Problem 1 -> Decide whether each statement agrees with the dating passage, answering yes or no and quoting the words of the passage that settle it. (a) The friend sent messages to four women on the site. (b) One of the narrator's OkCupid dates led to a lasting relationship. (c) The narrator checked the dating profile every day.
Problem 2 -> Please resume the dating passage, writing on from its final sentence.

Text block ->
<<<<

It first occurred to me that this attitude could help me navigate a great deal more of my world than just writing when I was chatting with a guy friend about past OkCupid dates. I'd been on several dozen, I told him (though none of them worked out).

"Wow, that many?" he'd replied. "I couldn't even get one date on there."

Considering he was attractive, personable, smart and also not an ass (sometimes a tricky quality to find in the dating pool), I was surprised. "How many girls did you message?" I asked.

He shrugged. "Four. None of them replied so I gave up. Why, how many guys did you contact?"

I had no idea, but the number was likely more than several hundred. I didn't think about it at the time, but I'd been treating the dating process the same way I treated the quest for publication: When one person didn't respond or wasn't interested, I immediately moved on to the next. As with my writing, I knew there were an infinite number of reasons they might have said no. Maybe they recently met someone great and weren't searching for a date anymore. Maybe they'd moved out of town; maybe like me they didn't check their profile for weeks at a time; maybe they didn't think our personalities would jive; maybe they just weren't that into me. You can't let rejections like that hurt you. You have to keep putting yourself out there, and keep hoping that the next one will be different. After all, in romance as in writing, when it all boils down to it, you only need one perfect match, one yes (well, unless you're poly, but even then, one yes is the beginning).

>>>>

Supplied information ->

<<<<

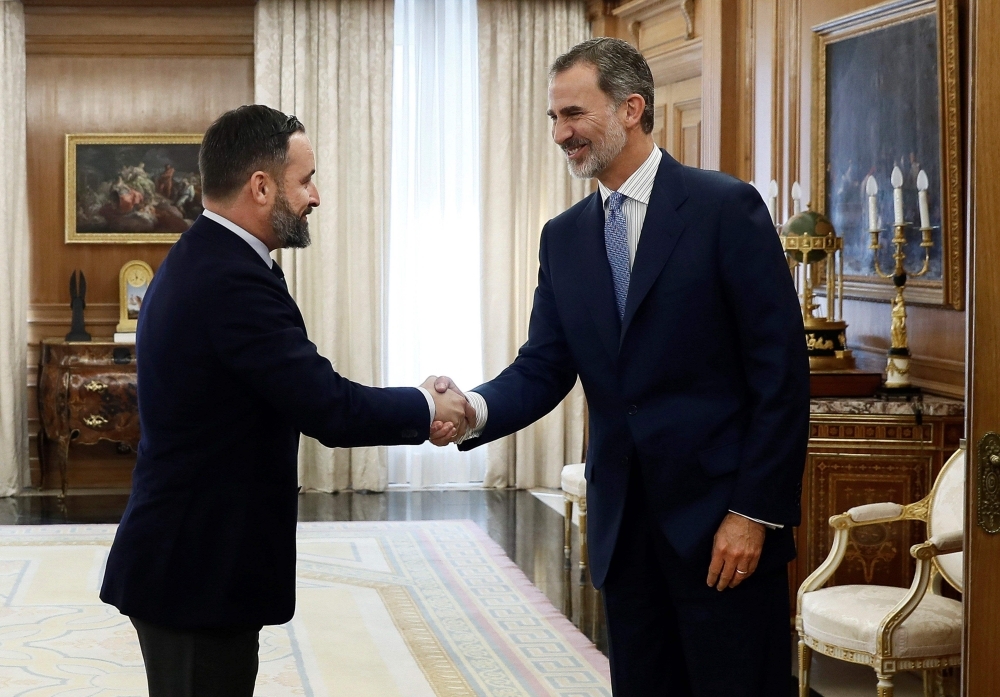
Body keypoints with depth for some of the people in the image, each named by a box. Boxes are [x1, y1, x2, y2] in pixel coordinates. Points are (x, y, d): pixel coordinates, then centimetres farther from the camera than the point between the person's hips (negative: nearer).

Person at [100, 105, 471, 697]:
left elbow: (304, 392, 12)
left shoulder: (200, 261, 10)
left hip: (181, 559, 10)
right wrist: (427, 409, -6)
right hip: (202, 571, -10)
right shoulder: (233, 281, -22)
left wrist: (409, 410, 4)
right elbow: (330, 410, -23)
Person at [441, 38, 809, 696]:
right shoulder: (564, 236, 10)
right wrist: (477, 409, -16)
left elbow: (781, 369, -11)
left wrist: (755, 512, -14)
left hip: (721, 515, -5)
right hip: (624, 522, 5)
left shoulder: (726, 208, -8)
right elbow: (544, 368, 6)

>>>>
<<<<

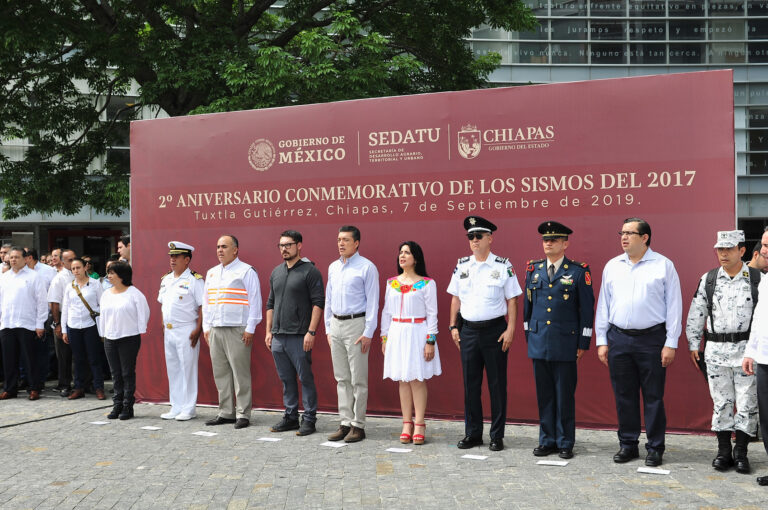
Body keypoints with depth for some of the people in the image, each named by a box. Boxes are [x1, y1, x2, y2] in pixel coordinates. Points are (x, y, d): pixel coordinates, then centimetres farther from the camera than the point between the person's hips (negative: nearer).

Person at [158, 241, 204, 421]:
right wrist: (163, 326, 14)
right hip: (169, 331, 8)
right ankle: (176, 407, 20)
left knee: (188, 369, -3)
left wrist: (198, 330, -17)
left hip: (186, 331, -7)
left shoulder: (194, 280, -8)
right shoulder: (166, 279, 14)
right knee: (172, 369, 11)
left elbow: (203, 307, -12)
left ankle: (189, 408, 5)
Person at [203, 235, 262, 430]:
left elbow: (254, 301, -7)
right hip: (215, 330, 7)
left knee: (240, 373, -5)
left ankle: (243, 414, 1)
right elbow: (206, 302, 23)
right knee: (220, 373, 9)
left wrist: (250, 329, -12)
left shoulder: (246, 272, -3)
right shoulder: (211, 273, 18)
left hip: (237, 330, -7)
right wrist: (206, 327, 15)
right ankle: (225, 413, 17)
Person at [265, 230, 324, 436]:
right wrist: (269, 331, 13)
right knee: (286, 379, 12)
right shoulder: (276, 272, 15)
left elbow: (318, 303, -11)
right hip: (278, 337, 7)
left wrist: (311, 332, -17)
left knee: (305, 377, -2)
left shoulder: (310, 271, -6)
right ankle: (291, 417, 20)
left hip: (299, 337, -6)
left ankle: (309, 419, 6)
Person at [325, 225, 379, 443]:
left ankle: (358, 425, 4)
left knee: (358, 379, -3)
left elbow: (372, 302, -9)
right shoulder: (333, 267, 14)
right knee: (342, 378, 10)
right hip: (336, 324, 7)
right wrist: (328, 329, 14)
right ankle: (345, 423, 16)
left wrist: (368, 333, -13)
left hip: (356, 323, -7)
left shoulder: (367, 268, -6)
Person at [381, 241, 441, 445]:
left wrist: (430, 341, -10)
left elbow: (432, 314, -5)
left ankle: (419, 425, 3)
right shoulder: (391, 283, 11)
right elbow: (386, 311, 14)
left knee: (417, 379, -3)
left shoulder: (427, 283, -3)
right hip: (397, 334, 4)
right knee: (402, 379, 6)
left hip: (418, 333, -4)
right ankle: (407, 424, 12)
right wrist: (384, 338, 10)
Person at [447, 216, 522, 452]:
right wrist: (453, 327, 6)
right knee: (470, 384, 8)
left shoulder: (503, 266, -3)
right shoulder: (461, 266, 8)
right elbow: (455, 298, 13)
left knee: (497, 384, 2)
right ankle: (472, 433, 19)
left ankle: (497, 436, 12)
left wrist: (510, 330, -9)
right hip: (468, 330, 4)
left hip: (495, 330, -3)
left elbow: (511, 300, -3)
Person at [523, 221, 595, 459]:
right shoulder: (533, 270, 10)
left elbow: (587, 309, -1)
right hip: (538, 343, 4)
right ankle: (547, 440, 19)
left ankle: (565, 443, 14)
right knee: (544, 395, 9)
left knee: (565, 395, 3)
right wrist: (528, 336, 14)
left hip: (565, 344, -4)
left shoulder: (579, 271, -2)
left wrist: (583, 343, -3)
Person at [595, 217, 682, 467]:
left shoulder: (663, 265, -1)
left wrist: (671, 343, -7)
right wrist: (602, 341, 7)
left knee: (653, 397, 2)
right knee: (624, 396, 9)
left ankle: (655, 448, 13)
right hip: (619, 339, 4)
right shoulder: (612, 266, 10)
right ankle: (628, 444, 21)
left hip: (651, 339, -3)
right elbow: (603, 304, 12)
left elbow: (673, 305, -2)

>>>>

Task answer 1 ->
(a) Yes: "Four. None of them replied so I gave up."
(b) No: "(though none of them worked out)"
(c) No: "maybe like me they didn't check their profile for weeks at a time"

Task answer 2 ->
The conversation got me thinking about all the other ways we face rejection in life. Whether it's being turned down for a dream job, losing out on a creative opportunity, a rejection letter from your first choice for college or a crush who doesn't feel the same way about you, we've all been there. Learn from it -- and I don't mean learn how to be better next time. Chances are, unless you choked in an interview or coughed soup all over your date, the rejection wasn't your fault. The match (whether professional, creative, academic or romantic) simply wasn't meant to be. Don't dwell on it, don't regret it. Just move on to the next door. Eventually one of them will be hanging wide open, and you'll find it's the door you were meant to walk through all along.